Centurioni e risciò nel centro di Roma, il Tar sospende l’ordinanza Raggi. Torna il grande suk intorno al Colosseo

Centurioni e risciò nel centro di Roma, il Tar sospende l’ordinanza Raggi. Torna il grande suk intorno al Colosseo

Il Tar del Lazio ha sospeso l’ordinanza con la quale era stato disposto il divieto in un’ampia zona, costituente praticamente tutto il Centro storico di Roma, “di qualsiasi attività che prevede la disponibilità di essere ritratto come soggetto di abbigliamento storico, in fotografie o filmati, dietro corrispettivo in denaro”. A deciderlo sono stati i giudici amministrativi della II sezione presieduti da Antonino Savo Amodio. A rivolgersi al Tar è stata l’Associazione Centurioni Artisti di Strada contestando l’ordinanza n. 122 del primo dicembre di Roma Capitale, nonché tutti gli atti connessi e coordinati, anteriori e conseguenti, in particolare, ove occorra, del decreto 5 agosto 2008 del Ministro dell’Interno e della direttiva del Ministero per i Beni e le Attività Culturali 10 ottobre 2012.

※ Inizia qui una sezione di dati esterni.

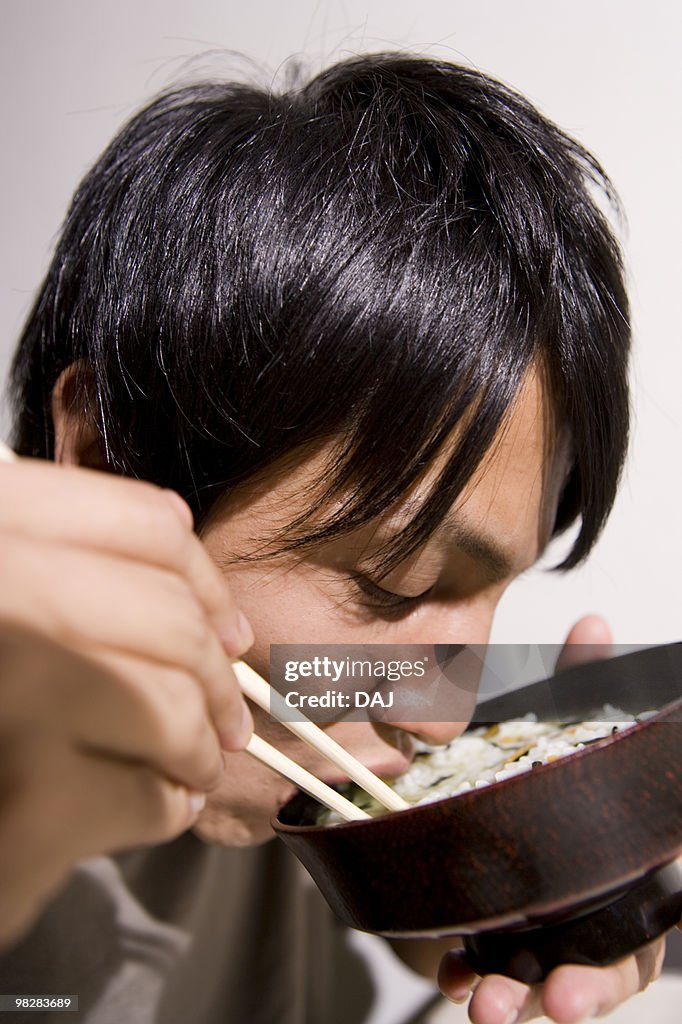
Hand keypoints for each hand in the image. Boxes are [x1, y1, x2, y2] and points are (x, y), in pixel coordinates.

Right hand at [0, 458, 252, 947]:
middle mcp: (7, 595)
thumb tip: (196, 580)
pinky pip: (151, 795)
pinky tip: (160, 805)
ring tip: (197, 765)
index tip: (227, 627)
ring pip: (172, 707)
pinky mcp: (28, 798)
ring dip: (200, 746)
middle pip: (172, 619)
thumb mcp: (18, 604)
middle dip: (217, 678)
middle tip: (231, 716)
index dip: (206, 582)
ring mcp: (16, 687)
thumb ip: (78, 569)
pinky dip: (171, 806)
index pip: (147, 529)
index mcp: (3, 526)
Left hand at [437, 616, 666, 1021]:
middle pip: (600, 970)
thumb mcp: (571, 720)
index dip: (615, 968)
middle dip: (574, 993)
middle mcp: (593, 909)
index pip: (640, 933)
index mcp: (625, 870)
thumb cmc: (559, 763)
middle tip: (544, 1003)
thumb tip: (591, 622)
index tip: (573, 990)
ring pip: (542, 978)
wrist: (515, 792)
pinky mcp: (503, 928)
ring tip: (479, 1003)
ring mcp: (547, 926)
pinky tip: (451, 974)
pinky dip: (471, 973)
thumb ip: (584, 681)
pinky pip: (490, 965)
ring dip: (513, 997)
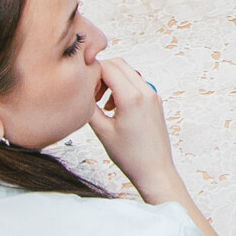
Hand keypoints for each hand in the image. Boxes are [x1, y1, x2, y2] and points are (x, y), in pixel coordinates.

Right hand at [86, 55, 177, 194]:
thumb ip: (89, 107)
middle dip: (101, 73)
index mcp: (132, 98)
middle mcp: (145, 92)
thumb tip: (79, 93)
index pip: (107, 67)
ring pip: (128, 72)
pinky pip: (137, 83)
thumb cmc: (131, 156)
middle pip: (119, 64)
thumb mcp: (102, 131)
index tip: (83, 86)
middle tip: (91, 93)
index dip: (91, 73)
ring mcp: (153, 95)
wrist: (155, 171)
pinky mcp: (155, 101)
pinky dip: (123, 87)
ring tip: (102, 103)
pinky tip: (114, 108)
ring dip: (112, 80)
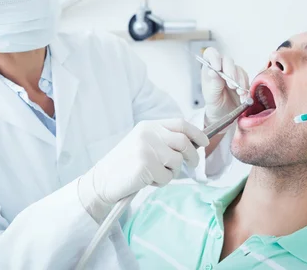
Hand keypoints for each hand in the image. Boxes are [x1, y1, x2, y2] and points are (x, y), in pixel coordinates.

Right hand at [78, 119, 208, 219]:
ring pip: (177, 161)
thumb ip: (164, 139)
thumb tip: (194, 144)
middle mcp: (148, 134)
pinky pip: (167, 177)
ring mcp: (146, 149)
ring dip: (172, 172)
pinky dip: (161, 182)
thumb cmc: (125, 165)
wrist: (101, 180)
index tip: (205, 142)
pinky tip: (147, 181)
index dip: (196, 133)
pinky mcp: (145, 165)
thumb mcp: (143, 143)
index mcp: (148, 126)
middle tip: (192, 165)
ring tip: (157, 174)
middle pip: (184, 142)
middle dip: (192, 156)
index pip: (181, 124)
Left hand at [201, 47, 249, 126]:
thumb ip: (214, 83)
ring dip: (239, 81)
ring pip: (238, 69)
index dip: (214, 57)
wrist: (224, 114)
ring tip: (239, 93)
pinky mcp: (242, 79)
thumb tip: (213, 71)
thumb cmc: (214, 104)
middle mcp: (221, 67)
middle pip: (227, 60)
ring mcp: (232, 72)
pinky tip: (243, 96)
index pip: (210, 54)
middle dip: (231, 72)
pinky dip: (245, 87)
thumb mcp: (211, 96)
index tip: (217, 68)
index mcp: (209, 68)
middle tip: (231, 85)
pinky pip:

I giudici amministrativi hanno accolto la domanda cautelare “considerato che le ordinanze contingibili ed urgenti rappresentano il rimedio approntato dall’ordinamento per far fronte a situazioni di emergenza impreviste”; nonché “ricordato che deroghe alla normativa primaria, da parte delle autorità amministrative munite di potere di ordinanza, sono consentite solo se «temporalmente delimitate» e, comunque, nei limiti della «concreta situazione di fatto che si tratta di fronteggiare»; rilevato che, nel caso di specie, gli episodi richiamati nelle relazioni depositate in atti, non appaiono di entità tale da configurare una vera e propria “emergenza”, non altrimenti fronteggiabile e non giustificano, pertanto, il divieto indiscriminato e più volte reiterato, di svolgere un’attività lecita e comunque avente caratteristiche analoghe a quella dei c.d. ‘artisti di strada’, oggetto di specifica regolamentazione da parte di Roma Capitale; considerato, altresì, che permane tuttora il dovere dell’amministrazione di adottare la disciplina organica anche dell’attività svolta dai c.d. centurioni, la quale richiede, quantomeno, il rilascio di un previo titolo autorizzativo; rilevato che, dall’istruttoria disposta dal Collegio, è emerso come l’iter di approvazione di siffatta regolamentazione, non sia stato nemmeno avviato”. Il collegio ha infine fissato per il 6 dicembre 2017 l’udienza per la discussione nel merito del ricorso.